OpenAI embeddings are dense vectors that turn text into numbers a machine can compare. Two texts about the same topic end up close in vector space; two texts about different topics end up far apart. That is the whole game, and almost every retrieval-augmented generation (RAG) pipeline, semantic search box, clustering job, and classification pipeline in production today runs on embeddings of some flavor.
In 2026 the practical choice on the OpenAI side is simple: text-embedding-3-large for accuracy, text-embedding-3-small for cost and throughput. The legacy text-embedding-ada-002 is still callable but you should not start a new project on it. The interesting decisions are downstream: which dimension count to truncate to, how to batch, how to score similarity, and which vector store to land in.
This guide is the engineer's version. Code in Python and TypeScript, real prices, the trade-offs that show up in production. For the bigger picture on retrieval architecture, see what is a RAG pipeline and what is agentic RAG.
TL;DR
- Default to
text-embedding-3-small. It costs $0.02 per million input tokens and handles most retrieval tasks well. - Reach for
text-embedding-3-largewhen recall matters more than cost. It scores 64.6 on MTEB retrieval, about 3.6 points higher thanada-002, at $0.13 per million tokens. - Use the
dimensionsparameter to shrink vectors. A 3-large truncated to 256 dims still beatsada-002at 1536, with a fraction of the storage cost. - Batch aggressively. The Embeddings API accepts arrays. One request with 100 inputs is dramatically cheaper in wall-clock time than 100 sequential requests.
- Cosine similarity is the default. Normalized OpenAI vectors mean cosine and dot product give identical rankings.
- Land in a real vector store.
pgvectorif you already run Postgres; Pinecone, Qdrant, or Weaviate if you need scale or filtering features.
The three models, and which to pick
OpenAI ships three embedding models in 2026:
| Model | Default dims | Max input | Price per 1M tokens | MTEB retrieval |
|---|---|---|---|---|
text-embedding-3-large | 3072 | 8191 | $0.13 | 64.6 |
text-embedding-3-small | 1536 | 8191 | $0.02 | 62.3 |
text-embedding-ada-002 (legacy) | 1536 | 8191 | $0.10 | 61.0 |
A few observations.
text-embedding-3-small is the obvious starting point. It is 5x cheaper than ada-002 for better quality, full stop. There is no reason to default to ada-002 for a new project.
text-embedding-3-large earns its keep on harder retrieval problems: technical documentation, multi-lingual corpora, anything where the top-5 result quality directly drives a downstream LLM. The price gap (6.5x) sounds large until you realize embedding costs are usually a single-digit percentage of total RAG cost. Generation tokens dominate.
The legacy ada-002 model is still callable. The only reason to keep using it is migration cost: you have millions of vectors stored, the recall is acceptable, and you have not budgeted a re-embedding job.
The dimensions parameter is the real lever
Both 3-large and 3-small were trained with Matryoshka representation learning, which means you can truncate the output vector and lose less quality than a naive PCA projection would imply.

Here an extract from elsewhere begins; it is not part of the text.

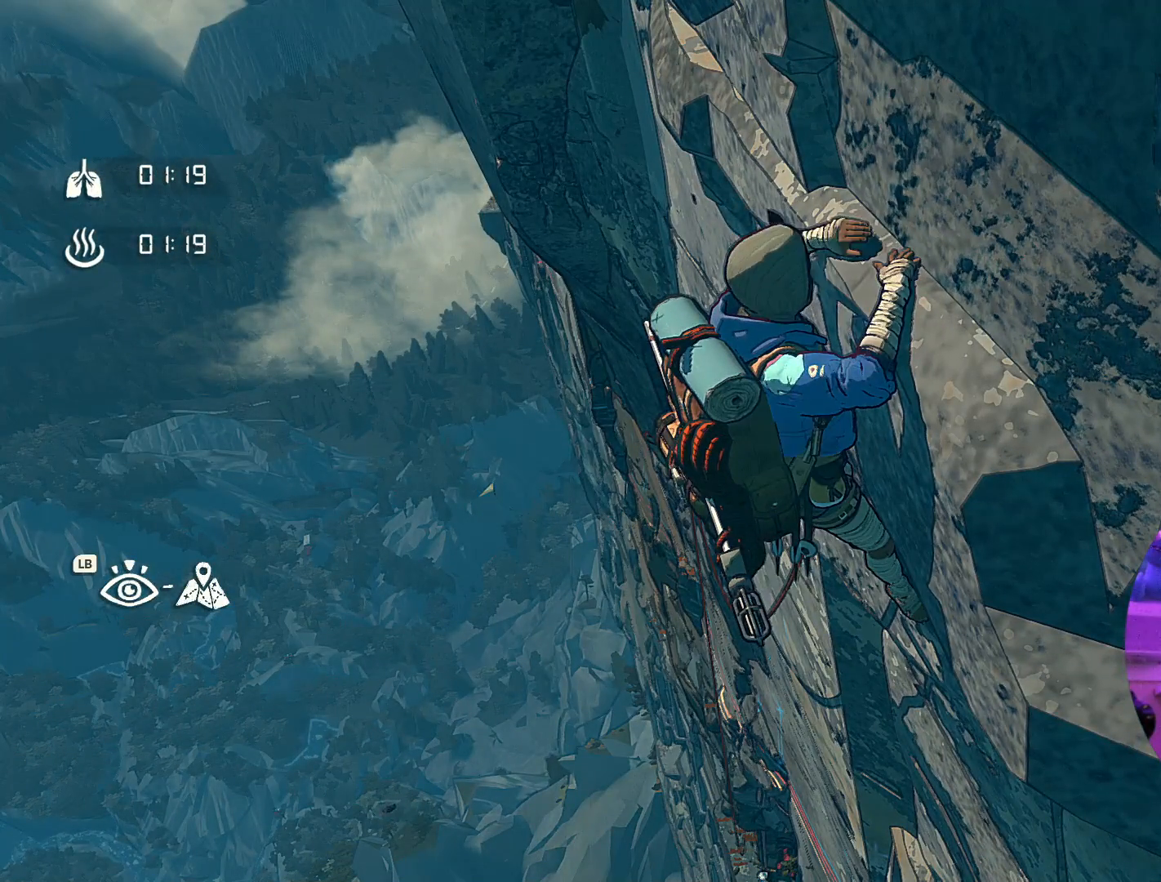
{"buttons": [], "left_stick": "center", "right_stick": "center", "events": [[117, "left_stick", "down"], [283, "left_stick", "center"]]}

You set this via the dimensions parameter in the API call.
from openai import OpenAI
client = OpenAI()
# Default: 3072 dimensions
full = client.embeddings.create(
model="text-embedding-3-large",
input="The quick brown fox jumps over the lazy dog.",
)
# Truncated: 512 dimensions, much cheaper to store
small = client.embeddings.create(
model="text-embedding-3-large",
input="The quick brown fox jumps over the lazy dog.",
dimensions=512,
)
print(len(full.data[0].embedding)) # 3072
print(len(small.data[0].embedding)) # 512OpenAI's published benchmark: text-embedding-3-large truncated to 256 dimensions still outperforms ada-002 at its native 1536 dimensions on MTEB. That is a 12x storage reduction for better quality.
Practical heuristic for picking a dimension count:
- 256: prototyping, latency-sensitive search, embedded devices
- 512 to 1024: most production RAG systems
- 1536 to 3072: when you have the budget and recall is everything
The catch: once you commit a corpus to a particular dimension count, re-embedding to change it is non-trivial. Pick one, validate on a held-out eval set, then commit.

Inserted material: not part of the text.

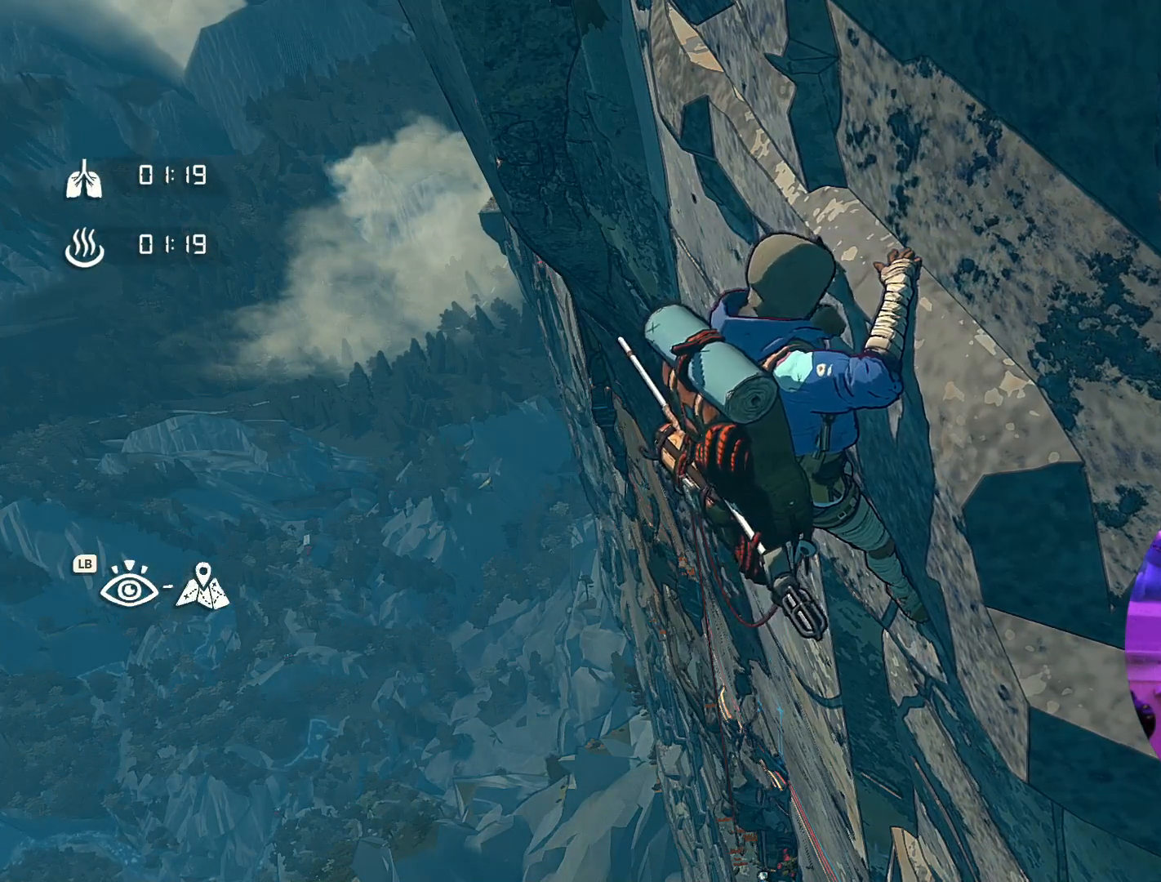
{"buttons": [], "left_stick": "up", "right_stick": "center", "events": [[17, "left_stick", "up-right"], [183, "left_stick", "center"], [500, "left_stick", "up"]]}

Calling the API: Python and TypeScript
The Python SDK is the canonical path.
from openai import OpenAI
client = OpenAI()
response = client.embeddings.create(
model="text-embedding-3-small",
input=[
"How do I reset my password?",
"Where can I find my invoice?",
"Is two-factor authentication supported?",
],
dimensions=512,
)
vectors = [item.embedding for item in response.data]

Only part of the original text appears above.